Investors should also note that the 2007 8-K disclosing Google's initial investment also clarifies that Brin provided about $2.6 million of interim debt financing to 23andMe, and that Google's investment was used to repay this debt. In other words, Brin had at least two personal reasons to favor Google's investment -- the fact that it would help his wife's company and the fact that it would help him get his $2.6 million back. And Google's average outside investors do not share in these interests.
As shady as I think this looks, investors should note several disclaimers made by Google management surrounding this investment, including:
- The transaction was approved by Google's audit committee as required by the company's policy for related-party transactions.
- The audit committee's decision-making process included advice from independent counsel and an independent valuation of 23andMe.
- Sergey Brin recused himself from discussions in which Google evaluated 23andMe as a potential investment.
However, these disclaimers do not eliminate my concerns. For starters, neither the 8-K announcing Google's initial investment in 23andMe, nor Google's subsequent proxy, share relevant details about the advice given by the independent counsel they consulted or the independent advisor's report on 23andMe's valuation. In other words, while these filings made it clear that management considered outside advice, they didn't clarify what that advice was so shareholders could verify that these transactions were in their best interests.
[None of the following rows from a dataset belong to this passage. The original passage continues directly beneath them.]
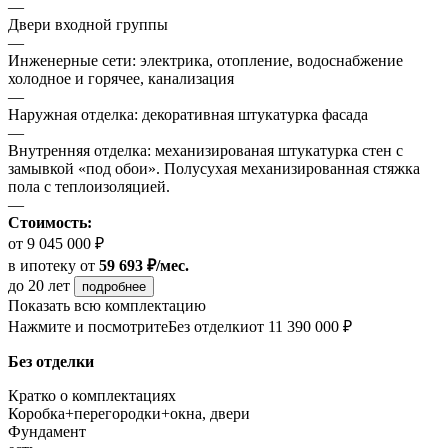
—
Двери входной группы
—
Инженерные сети: электрика, отопление, водоснабжение
холодное и горячее, канализация
—
Наружная отделка: декоративная штукатурка фасада
—
Внутренняя отделка: механизированая штукатурка стен с
замывкой «под обои». Полусухая механизированная стяжка
пола с теплоизоляцией.
—
Стоимость:
от 9 045 000 ₽
в ипотеку
от
59 693 ₽/мес.
до 20 лет
подробнее
Показать всю комплектацию
Нажмите и посмотрите
Без отделки
от 11 390 000 ₽
Без отделки
Кратко о комплектациях
Коробка+перегородки+окна, двери
Фундамент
Also, as Google's 2012 proxy points out, Brin controls almost 28% of the voting power associated with Google's outstanding stock. This means he has an overwhelming say in which directors will be re-elected. This could put significant pressure on the directors who sit on the audit committee to push through decisions that please Brin.
A broader trend
Other founder-led businesses have also reported a large number of related-party transactions in their 2013 proxies. As I pointed out in a previous article, Las Vegas Sands was involved in a number of questionable transactions with CEO/Chairman Sheldon Adelson's family members, and with other businesses Adelson owned. Wynn Resorts and Boyd Gaming also reported several related-party transactions in their most recent proxies, such as employee use of company services and company-owned property and employment of relatives.
In all of these cases, insiders control a large percentage of shareholder votes.
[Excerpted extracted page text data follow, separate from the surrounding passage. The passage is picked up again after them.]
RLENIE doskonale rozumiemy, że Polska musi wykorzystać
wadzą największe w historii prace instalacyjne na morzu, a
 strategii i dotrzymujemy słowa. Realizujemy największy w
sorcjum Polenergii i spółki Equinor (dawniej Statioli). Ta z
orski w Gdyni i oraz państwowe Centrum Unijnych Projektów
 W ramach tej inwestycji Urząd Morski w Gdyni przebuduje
- Adelson, his family, and entities established for his family's benefit own about 52% of the Las Vegas Sands' company stock
- CEO/Chairman Stephen Wynn of Wynn Resorts, along with his ex-wife and fellow director Elaine Wynn, own nearly 20% of the company's stock
- Boyd Gaming's CEO/Chair William Boyd, and fellow board members Marianne Boyd Johnson and William R. Boyd, together own around 37% of the company stock.
The concentration of ownership may create other risks to outside shareholders apart from the potential for related-party transactions that can put insiders' interests above those of average shareholders.
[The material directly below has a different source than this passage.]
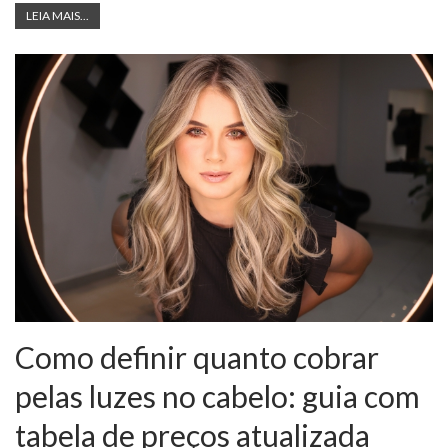
LEIA MAIS...
Como definir quanto cobrar
pelas luzes no cabelo: guia com
tabela de preços atualizada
Along with Brin, fellow co-founder and Google CEO Larry Page and Google chairman Eric Schmidt controlled about 64% of Google's voting power as of its last 10-Q filing. In a proposal pushing for Google to give all shares equal voting power, one shareholder suggested that the current power structure allows the company to offer compensation packages that cannot be justified in terms of long-term shareholder value, including Schmidt's 2011 $100 million equity compensation package that had no job performance requirements.
The Foolish bottom line
While related-party transactions can be legitimate, they also create the potential for conflicts of interest and can create a situation in which insiders' interests are put ahead of the average outside shareholder. For this reason, I believe companies should avoid engaging in related-party transactions unless they can offer a clear and convincing argument that demonstrates to shareholders that their capital is being used wisely.
Unfortunately, I don't believe Google's management has offered a sufficient justification of its continued investment in 23andMe.